Synthèse des propos introductifs à la matinée d’échanges (Marie Bastian)  : Le terme de « santé numérique » –  avec ses équivalents : télésanté, e-santé, santé connectée – désigne tous les domaines où les technologies de l’information et de la communication sont mises au service de la santé. Cela concerne des domaines tels que la télémédecine, la prévention, le maintien à domicile des patients, les dossiers médicaux électroniques, le suivi d’une maladie chronique à distance ainsi que les applications mobiles et la domotique. La santé numérique est longtemps demeurée sous-exploitée. Ce constat est vrai pour l’ensemble des pays de l’OCDE. Néanmoins,le contexte a beaucoup évolué ces dernières années et la santé numérique apparaît aujourd’hui comme la solution alliant l’efficacité des soins prodigués à la maîtrise des dépenses de santé.
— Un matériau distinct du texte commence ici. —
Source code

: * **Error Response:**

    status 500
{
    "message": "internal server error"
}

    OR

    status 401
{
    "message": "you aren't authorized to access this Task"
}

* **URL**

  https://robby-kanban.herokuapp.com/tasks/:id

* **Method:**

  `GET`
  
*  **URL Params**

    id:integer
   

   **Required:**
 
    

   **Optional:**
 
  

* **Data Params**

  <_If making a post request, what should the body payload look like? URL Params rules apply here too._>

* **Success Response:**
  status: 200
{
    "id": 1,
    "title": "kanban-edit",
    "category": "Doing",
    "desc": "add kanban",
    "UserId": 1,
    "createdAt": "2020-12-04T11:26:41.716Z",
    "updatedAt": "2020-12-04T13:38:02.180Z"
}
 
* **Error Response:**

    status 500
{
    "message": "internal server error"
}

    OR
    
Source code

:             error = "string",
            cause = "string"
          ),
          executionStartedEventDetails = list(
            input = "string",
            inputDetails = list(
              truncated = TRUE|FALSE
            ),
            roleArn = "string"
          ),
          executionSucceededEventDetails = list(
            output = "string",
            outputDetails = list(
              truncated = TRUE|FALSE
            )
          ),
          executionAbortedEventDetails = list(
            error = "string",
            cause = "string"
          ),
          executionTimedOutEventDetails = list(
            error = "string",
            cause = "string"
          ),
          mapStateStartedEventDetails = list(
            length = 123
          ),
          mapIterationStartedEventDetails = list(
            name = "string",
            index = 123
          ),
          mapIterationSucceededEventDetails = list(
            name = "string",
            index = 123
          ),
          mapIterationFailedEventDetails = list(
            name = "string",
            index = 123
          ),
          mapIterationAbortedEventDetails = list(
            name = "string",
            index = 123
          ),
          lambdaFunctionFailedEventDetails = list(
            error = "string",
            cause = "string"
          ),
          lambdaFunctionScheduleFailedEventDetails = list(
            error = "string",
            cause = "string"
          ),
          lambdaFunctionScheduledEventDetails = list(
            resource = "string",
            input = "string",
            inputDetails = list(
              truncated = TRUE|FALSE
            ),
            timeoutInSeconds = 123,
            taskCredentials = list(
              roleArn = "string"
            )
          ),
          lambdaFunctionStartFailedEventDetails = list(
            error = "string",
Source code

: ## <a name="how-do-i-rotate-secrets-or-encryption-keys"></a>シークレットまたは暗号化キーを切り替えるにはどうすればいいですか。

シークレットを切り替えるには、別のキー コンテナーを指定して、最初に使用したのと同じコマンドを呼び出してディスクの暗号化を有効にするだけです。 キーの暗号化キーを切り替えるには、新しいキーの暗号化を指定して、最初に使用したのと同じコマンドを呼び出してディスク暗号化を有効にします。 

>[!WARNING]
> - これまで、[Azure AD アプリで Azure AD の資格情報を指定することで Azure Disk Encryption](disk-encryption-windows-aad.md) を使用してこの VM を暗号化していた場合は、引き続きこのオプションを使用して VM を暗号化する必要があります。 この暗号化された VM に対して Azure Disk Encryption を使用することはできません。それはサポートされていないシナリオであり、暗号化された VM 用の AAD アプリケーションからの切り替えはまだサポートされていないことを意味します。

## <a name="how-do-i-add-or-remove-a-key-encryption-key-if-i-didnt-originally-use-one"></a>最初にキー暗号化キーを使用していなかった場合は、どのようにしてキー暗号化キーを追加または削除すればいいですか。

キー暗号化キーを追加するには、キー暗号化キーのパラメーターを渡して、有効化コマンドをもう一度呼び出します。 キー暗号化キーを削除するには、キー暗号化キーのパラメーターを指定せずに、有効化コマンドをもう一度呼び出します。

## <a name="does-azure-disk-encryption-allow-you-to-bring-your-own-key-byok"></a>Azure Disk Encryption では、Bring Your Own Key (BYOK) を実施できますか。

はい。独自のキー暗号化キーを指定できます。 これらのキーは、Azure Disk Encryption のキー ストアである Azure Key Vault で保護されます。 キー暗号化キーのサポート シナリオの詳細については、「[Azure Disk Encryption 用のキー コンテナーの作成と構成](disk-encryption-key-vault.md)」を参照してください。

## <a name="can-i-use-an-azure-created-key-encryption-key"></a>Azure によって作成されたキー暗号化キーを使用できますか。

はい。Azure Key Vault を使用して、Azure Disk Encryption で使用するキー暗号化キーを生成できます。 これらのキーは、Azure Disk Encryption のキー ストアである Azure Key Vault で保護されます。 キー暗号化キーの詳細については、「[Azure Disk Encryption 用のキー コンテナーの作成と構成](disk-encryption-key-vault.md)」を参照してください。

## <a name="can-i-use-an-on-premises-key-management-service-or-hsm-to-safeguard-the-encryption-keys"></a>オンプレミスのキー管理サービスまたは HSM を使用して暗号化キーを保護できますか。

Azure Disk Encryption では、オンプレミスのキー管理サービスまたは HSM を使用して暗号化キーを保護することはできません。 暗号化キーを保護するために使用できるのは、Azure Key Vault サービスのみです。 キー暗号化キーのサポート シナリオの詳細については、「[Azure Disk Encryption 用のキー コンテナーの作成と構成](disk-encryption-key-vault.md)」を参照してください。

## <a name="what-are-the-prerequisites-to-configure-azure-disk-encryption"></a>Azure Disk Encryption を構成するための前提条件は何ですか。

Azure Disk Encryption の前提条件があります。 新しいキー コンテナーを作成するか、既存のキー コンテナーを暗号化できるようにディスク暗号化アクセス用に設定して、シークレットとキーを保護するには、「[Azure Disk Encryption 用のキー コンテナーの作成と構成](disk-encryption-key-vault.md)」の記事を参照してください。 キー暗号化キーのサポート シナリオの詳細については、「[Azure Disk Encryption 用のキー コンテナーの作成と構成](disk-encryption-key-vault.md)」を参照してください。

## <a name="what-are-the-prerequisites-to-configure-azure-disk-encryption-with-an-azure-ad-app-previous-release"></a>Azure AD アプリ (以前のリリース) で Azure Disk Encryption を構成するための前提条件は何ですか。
En réalité, sa généralisation implique de trouver des réponses à des questions de tous ordres telles que la confidentialité des données personnelles, le basculement vers le numérique des services de santé actuels, la gestion du déploiement des solutions techniques pour couvrir l’ensemble de la population, la responsabilité, la formation, l’autonomie ou encore l’acceptabilité.

Il est possible d’isoler cinq objectifs précis, relatifs aux nouvelles technologies de santé, auxquels le droit doit désormais prendre part :

  1. la lutte contre la désertification médicale avec la télémédecine, désormais considérée un acte médical à part entière constituant une réponse au déséquilibre dans la répartition territoriale des professionnels de santé ;
  2. la question de l’encadrement juridique du Big Data de santé avec la nécessité d’un équilibre entre, d’une part, la défense de la protection des données personnelles, et d’autre part, la garantie de leur circulation pour ne pas freiner l’innovation ;
  3. la question de la responsabilité avec notamment la robotisation de la profession médicale ;
  4. la réduction des dépenses de santé en favorisant l’instauration d’une médecine davantage préventive, voire prédictive, que curative.
  5. le corps connecté, notamment la place juridique d’un corps mi-humain mi-machine avec le développement du transhumanisme.